_What is needed_:
Repeat the lines of the data exactly and exclude any picture among them.

─── Material supplied ───

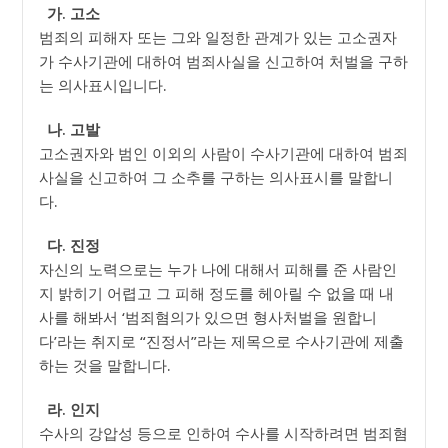
가. 고소
범죄의 피해자 또는 그와 일정한 관계가 있는 고소권자
가 수사기관에 대하여 범죄사실을 신고하여 처벌을 구하
는 의사표시입니다.
나. 고발
고소권자와 범인 이외의 사람이 수사기관에 대하여 범죄
사실을 신고하여 그 소추를 구하는 의사표시를 말합니
다.
다. 진정
자신의 노력으로는 누가 나에 대해서 피해를 준 사람인
지 밝히기 어렵고 그 피해 정도를 헤아릴 수 없을 때 내
사를 해봐서 ‘범죄혐의가 있으면 형사처벌을 원합니
다’라는 취지로 “진정서”라는 제목으로 수사기관에 제출
하는 것을 말합니다.
라. 인지
수사의 강압성 등으로 인하여 수사를 시작하려면 범죄혐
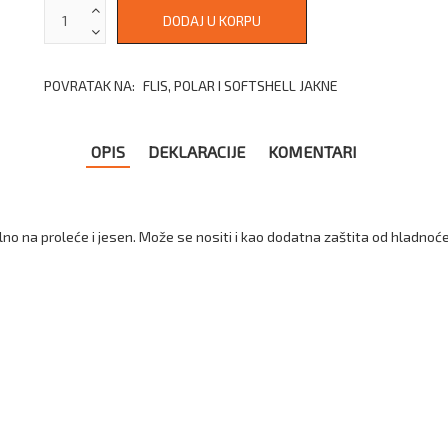
POVRATAK NA:
FLIS, POLAR I SOFTSHELL JAKNE
OPIS
DEKLARACIJE
KOMENTARI
lno na proleće i jesen. Može se nositi i kao dodatna zaštita od hladno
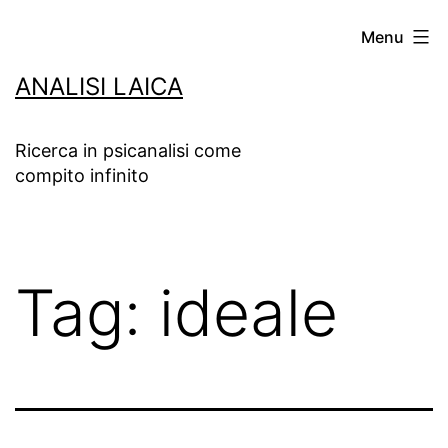
Salta
Menu
al
ANALISI LAICA
contenuto
Ricerca in psicanalisi come
compito infinito
Tag:
ideale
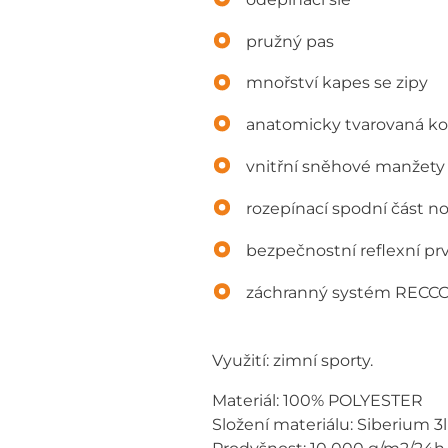
pružný pas
mnořství kapes se zipy
anatomicky tvarovaná ko
vnitřní sněhové manžety
rozepínací spodní část n
bezpečnostní reflexní pr
záchranný systém RECC
Využití: zimní sporty.
Materiál: 100% POLYESTER
Složení materiálu: Siberium 3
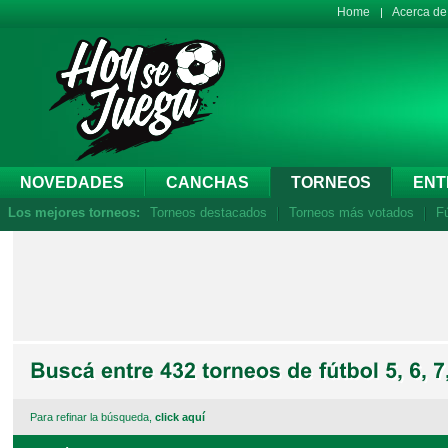
Home
Acerca d
NOVEDADES
CANCHAS
TORNEOS
ENT
Los mejores torneos:
Torneos destacados
Torneos más votados
Fú
Para refinar la búsqueda,
click aquí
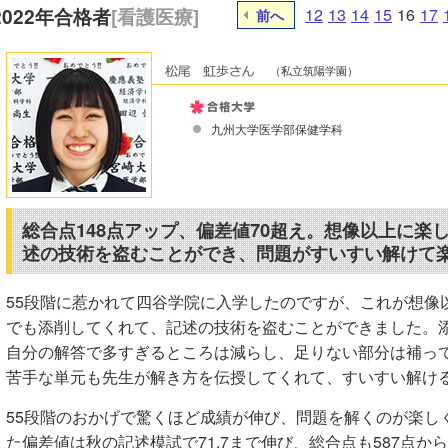
2022年合格者
[看護医療]
12
13
14
15
16
17
前へ
（私立筑陽学園）
九州大学医学部保健学科
総合点148点アップ、偏差値70超え。想像以上に楽
述の技術を盗むことができ、問題がすいすい解けて
55段階に惹かれて四谷学院に入学したのですが、これが想像
でも添削してくれて、記述の技術を盗むことができました。
自分の解答で多すぎるところは減らし、足りない部分は補っ
苦手な単元も先生が解き方を伝授してくれて、すいすい解け
55段階のおかげで驚くほど成績が伸び、問題を解くのが楽し
た偏差値は秋の記述模試で71.7まで伸び、総合点も587点から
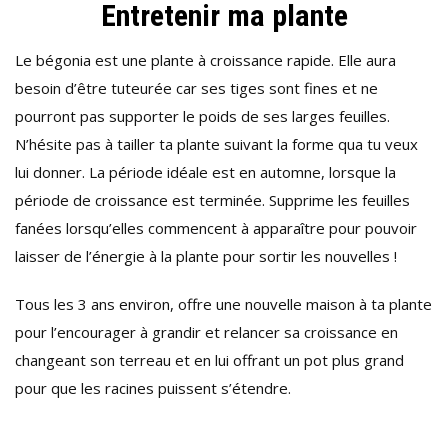
Entretenir ma plante
Le bégonia est une plante à croissance rapide. Elle aura
besoin d’être tuteurée car ses tiges sont fines et ne
pourront pas supporter le poids de ses larges feuilles.
N’hésite pas à tailler ta plante suivant la forme qua tu veux
lui donner. La période idéale est en automne, lorsque la
période de croissance est terminée. Supprime les feuilles
fanées lorsqu’elles commencent à apparaître pour pouvoir
laisser de l’énergie à la plante pour sortir les nouvelles !
Tous les 3 ans environ, offre une nouvelle maison à ta plante
pour l’encourager à grandir et relancer sa croissance en
changeant son terreau et en lui offrant un pot plus grand
pour que les racines puissent s’étendre.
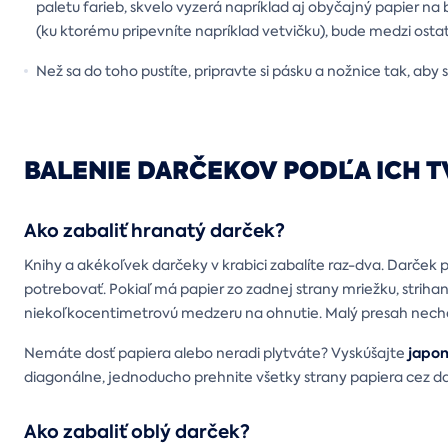
paletu farieb, skvelo vyzerá napríklad aj obyčajný papier n
(ku ktorému pripevníte napríklad vetvičku), bude medzi ost
Než sa do toho pustíte, pripravte si pásku a nožnice tak, aby 
BALENIE DARČEKOV PODĽA ICH 
Ako zabaliť hranatý darček?
Knihy a akékoľvek darčeky v krabici zabalíte raz-dva. Darček p
potrebovať. Pokiaľ má papier zo zadnej strany mriežku, strihan
niekoľkocentimetrovú medzeru na ohnutie. Malý presah nechaj
japon
Nemáte dosť papiera alebo neradi plytváte? Vyskúšajte
diagonálne, jednoducho prehnite všetky strany papiera cez da
Ako zabaliť oblý darček?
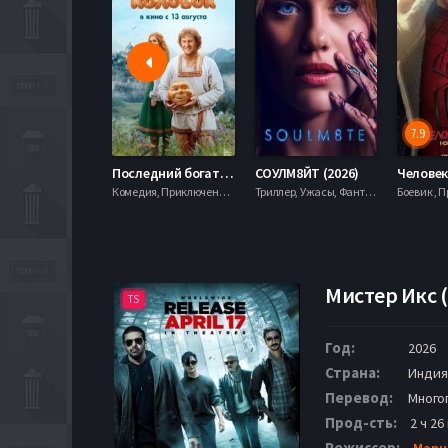
7.9
Последний богатырь. Колобок (2026)
СОУЛМ8ЙТ (2026)
Комедия, Приключения, Фэнтези,
Триллер, Ужасы, Фантастика,
Мистер Икс (
TS
Год:
2026
Страна:
Индия
Перевод:
Много
Прод-сть:
2 ч 26
Режиссер:
Manu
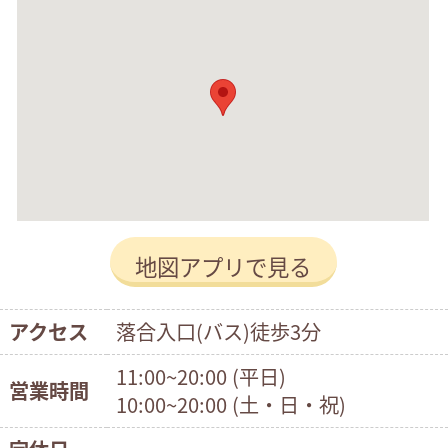
地図アプリで見る
アクセス
落合入口(バス)徒歩3分
11:00~20:00 (平日)
営業時間
10:00~20:00 (土・日・祝)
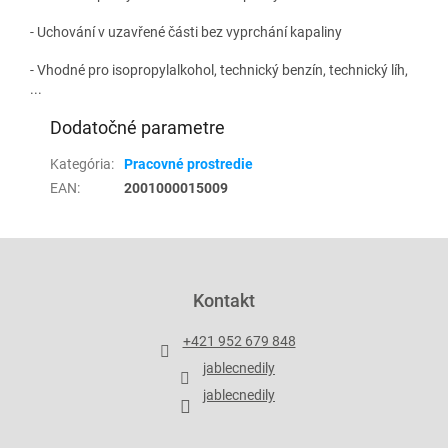
- Uchování v uzavřené části bez vyprchání kapaliny
- Vhodné pro isopropylalkohol, technický benzín, technický líh,
...
Dodatočné parametre
Kategória
:
Pracovné prostredie
EAN
:
2001000015009
Z
á
p
Kontakt
ä
t
+421 952 679 848
i
jablecnedily
e
jablecnedily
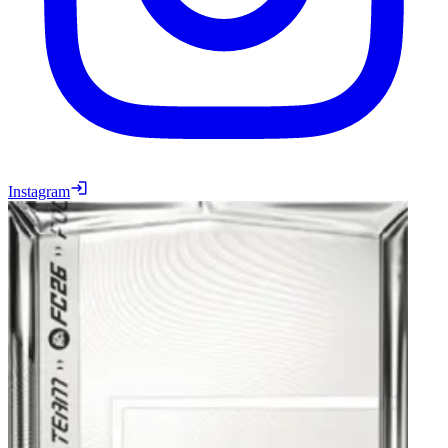
Instagram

───

_Written answer_:
가. 고소
범죄의 피해자 또는 그와 일정한 관계가 있는 고소권자
가 수사기관에 대하여 범죄사실을 신고하여 처벌을 구하
는 의사표시입니다.
나. 고발
고소권자와 범인 이외의 사람이 수사기관에 대하여 범죄
사실을 신고하여 그 소추를 구하는 의사표시를 말합니
다.
다. 진정
자신의 노력으로는 누가 나에 대해서 피해를 준 사람인
지 밝히기 어렵고 그 피해 정도를 헤아릴 수 없을 때 내
사를 해봐서 ‘범죄혐의가 있으면 형사처벌을 원합니
다’라는 취지로 “진정서”라는 제목으로 수사기관에 제출
하는 것을 말합니다.
라. 인지
수사의 강압성 등으로 인하여 수사를 시작하려면 범죄혐
POVRATAK NA:
FLIS, POLAR I SOFTSHELL JAKNE
OPIS
DEKLARACIJE
KOMENTARI
lno na proleće i jesen. Može se nositi i kao dodatna zaštita od hladno
Salta
Menu
al
ANALISI LAICA
contenuto
Ricerca in psicanalisi come
compito infinito
Tag:
ideale
pružný pas
mnořství kapes se zipy
anatomicky tvarovaná ko
vnitřní sněhové manžety
rozepínací spodní část n
bezpečnostní reflexní pr
záchranný systém RECC
Využití: zimní sporty.
Materiál: 100% POLYESTER
Složení materiálu: Siberium 3
Home
Acerca d
NOVEDADES
CANCHAS
TORNEOS
ENT
Los mejores torneos:
Torneos destacados
Torneos más votados
Fú
Para refinar la búsqueda,
click aquí
2022年合格者
[看護医療]
12
13
14
15
16
17
前へ
（私立筑陽学園）
九州大学医学部保健学科
総合点148点アップ、偏差値70超え。想像以上に楽
述の技術を盗むことができ、問題がすいすい解けて
55段階に惹かれて四谷学院に入学したのですが、これが想像
でも添削してくれて、記述の技術を盗むことができました。
自分の解答で多すぎるところは減らし、足りない部分は補っ
苦手な単元も先生が解き方を伝授してくれて、すいすい解け
55段階のおかげで驚くほど成績が伸び、問題を解くのが楽し
た偏差値は秋の記述模試で71.7まで伸び、総合点も587点から
Entretenir ma plante
Le bégonia est une plante à croissance rapide. Elle aura
besoin d’être tuteurée car ses tiges sont fines et ne
pourront pas supporter le poids de ses larges feuilles.
N’hésite pas à tailler ta plante suivant la forme qua tu veux
lui donner. La période idéale est en automne, lorsque la
période de croissance est terminée. Supprime les feuilles
fanées lorsqu’elles commencent à apparaître pour pouvoir
laisser de l’énergie à la plante pour sortir les nouvelles !
Tous les 3 ans environ, offre une nouvelle maison à ta plante
pour l’encourager à grandir et relancer sa croissance en
changeant son terreau et en lui offrant un pot plus grand
pour que les racines puissent s’étendre.
paletu farieb, skvelo vyzerá napríklad aj obyčajný papier n
(ku ktorému pripevníte napríklad vetvičku), bude medzi ost
Než sa do toho pustíte, pripravte si pásku a nožnice tak, aby 
BALENIE DARČEKOV PODĽA ICH 
Ako zabaliť hranatý darček?
Knihy a akékoľvek darčeky v krabici zabalíte raz-dva. Darček p
potrebovať. Pokiaľ má papier zo zadnej strany mriežku, strihan
niekoľkocentimetrovú medzeru na ohnutie. Malý presah nechaj
japon
Nemáte dosť papiera alebo neradi plytváte? Vyskúšajte
diagonálne, jednoducho prehnite všetky strany papiera cez da
Ako zabaliť oblý darček?
7.9
Последний богатырь. Колобок (2026)
СОУЛМ8ЙТ (2026)
Комедия, Приключения, Фэнтези,
Триллер, Ужасы, Фантастика,
Мистер Икс (
TS
Год:
2026
Страна:
Индия
Перевод:
Много
Прод-сть:
2 ч 26
Режиссер:
Manu
地図アプリで見る
アクセス
落合入口(バス)徒歩3分
11:00~20:00 (平日)
営業時間
10:00~20:00 (土・日・祝)
- Uchování v uzavřené části bez vyprchání kapaliny
- Vhodné pro isopropylalkohol, technický benzín, technický líh,
...
Dodatočné parametre
Kategória
:
Pracovné prostredie
EAN
:
2001000015009
Z
á
p
Kontakt
ä
t
+421 952 679 848
i
jablecnedily
e
jablecnedily
Instagram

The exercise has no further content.